How about, license taken away and ordering mandatory re-examination of driver's riding skills. For sure, I'd think that a lot more could have been done after an innocent life has been wasted.

I keep forgetting that we live in Ontario where speed always kills, regardless whether anyone was actually killed or not ....

Finally, some reason. Everyone makes mistakes, to err is human. But, for crying out loud, LEARN FROM THE MISTAKE. A petty fine does nothing to discourage this kind of behaviour from reoccuring.

Incompetence should not be the acceptable standard, not when the stakes are this high.

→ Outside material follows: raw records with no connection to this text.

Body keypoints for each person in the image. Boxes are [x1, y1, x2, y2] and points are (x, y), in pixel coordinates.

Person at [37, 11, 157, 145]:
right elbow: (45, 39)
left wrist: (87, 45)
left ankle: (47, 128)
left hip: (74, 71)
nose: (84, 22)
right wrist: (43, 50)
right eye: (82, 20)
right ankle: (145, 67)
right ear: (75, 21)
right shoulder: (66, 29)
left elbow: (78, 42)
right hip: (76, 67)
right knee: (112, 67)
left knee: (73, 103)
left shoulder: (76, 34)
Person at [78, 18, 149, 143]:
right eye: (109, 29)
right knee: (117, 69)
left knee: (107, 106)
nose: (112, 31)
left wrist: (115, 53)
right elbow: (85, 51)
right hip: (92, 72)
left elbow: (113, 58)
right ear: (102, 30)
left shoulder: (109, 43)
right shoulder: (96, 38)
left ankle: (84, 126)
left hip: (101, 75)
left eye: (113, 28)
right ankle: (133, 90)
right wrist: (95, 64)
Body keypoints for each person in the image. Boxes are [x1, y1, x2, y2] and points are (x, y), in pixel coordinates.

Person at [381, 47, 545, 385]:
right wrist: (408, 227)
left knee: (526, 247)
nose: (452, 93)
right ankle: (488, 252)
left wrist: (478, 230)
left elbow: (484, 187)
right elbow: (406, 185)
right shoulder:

It should be recognized and rectified.
 
So... what you're saying is, whoever has the bigger stick wins. Literally, and legally.

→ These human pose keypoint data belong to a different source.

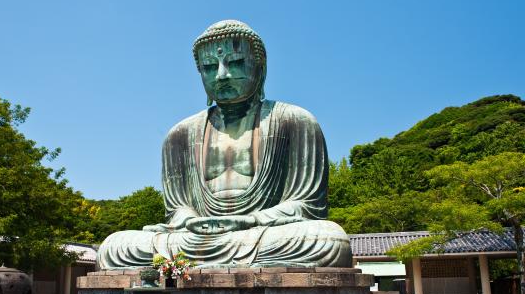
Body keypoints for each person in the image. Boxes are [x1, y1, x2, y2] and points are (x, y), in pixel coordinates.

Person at [98, 20, 352, 268]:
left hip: (261, 233)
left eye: (236, 62)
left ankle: (194, 263)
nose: (221, 75)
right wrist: (190, 221)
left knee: (328, 240)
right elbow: (178, 208)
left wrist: (249, 220)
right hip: (195, 237)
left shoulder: (294, 121)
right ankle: (196, 260)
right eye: (209, 67)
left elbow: (306, 204)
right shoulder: (180, 134)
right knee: (115, 247)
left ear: (260, 68)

No, what people are saying is that when there was no criminal intent you can't whack someone upside the head with unjust charges. It was an accident afterall, not a planned event intent on harm. There is a big difference.

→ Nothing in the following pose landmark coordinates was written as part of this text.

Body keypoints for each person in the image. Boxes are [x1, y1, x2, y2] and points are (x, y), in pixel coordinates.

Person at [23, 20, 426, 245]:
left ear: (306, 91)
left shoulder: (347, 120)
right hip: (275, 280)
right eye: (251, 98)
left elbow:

It's only the laws of physics that turn it into a "bigger stick" situation. Of COURSE the bigger vehicle is going to win, that holds true with any vehicle combination short of identical ones. Train vs car, the train wins. Truck vs train, the train wins. Car vs truck, the truck wins. Car vs motorcycle, the car wins. None of this changes the necessary lack of intent or the facts that accidents are accidents, not typically someone intentionally plowing into the the other vehicle (in this case, a motorcyclist) with malice, dead set on killing them. WAY different situation.
 
I say decimation. Execute every tenth murderous driver. Actually decimation is an interesting percentage for things like desertion. If you killed all deserters you'd lose your whole army. One in ten scares the crap out of them.
 
No, what people are saying is that when there was no criminal intent you can't whack someone upside the head with unjust charges. It was an accident afterall, not a planned event intent on harm. There is a big difference.

Okay, I can certainly understand that premise, yes. What I find inexcusable is the lack of any afterthought. It's chalked up to a mistake, a petty fine is handed out, and everyone goes about their business as if nothing happened.

What's the point in all the process that one has to follow in order to exemplify competency behind the wheel (written tests, road tests, licensing & registration, insurance), if such a glaring example of incompetency is not met with recourse? It was a mistake, yes, but the consequence was DIRE. That should be recognized and accounted for, properly. A maximum penalty of $500 is not what I would call accountability when an accident results in death.
 
If it's such an honest mistake, as everybody says, why have even a token fine? As a deterrent?
 
What I find inexcusable is the lack of any afterthought. It's chalked up to a mistake, a petty fine is handed out, and everyone goes about their business as if nothing happened.

The driver that killed the motorcyclist has to live with that for the rest of their life. Until you've met someone that has to live with that burden for the rest of their life you have no idea how much they suffer from it. I know someone in that situation and I wouldn't wish it on anyone..

Arguably, that's more than the "pound of flesh" that many are demanding in itself. A financial penalty would mean nothing in comparison despite apparently giving some members of the public some satisfaction?
 
The driver that killed the motorcyclist has to live with that for the rest of their life. Until you've met someone that has to live with that burden for the rest of their life you have no idea how much they suffer from it.

I want to believe that's true. If you've ever been in an accident, serious or fender bender, you'll note some people go directly to "how does this affect me?" not "are you ok?".
 
I want to believe that's true. If you've ever been in an accident, serious or fender bender, you'll note some people go directly to "how does this affect me?" not "are you ok?".

I think both are to be expected, probably the latter, then the former.

It really does effect people. My coworker in question still struggles with the memories and images in his head. There is no escaping it.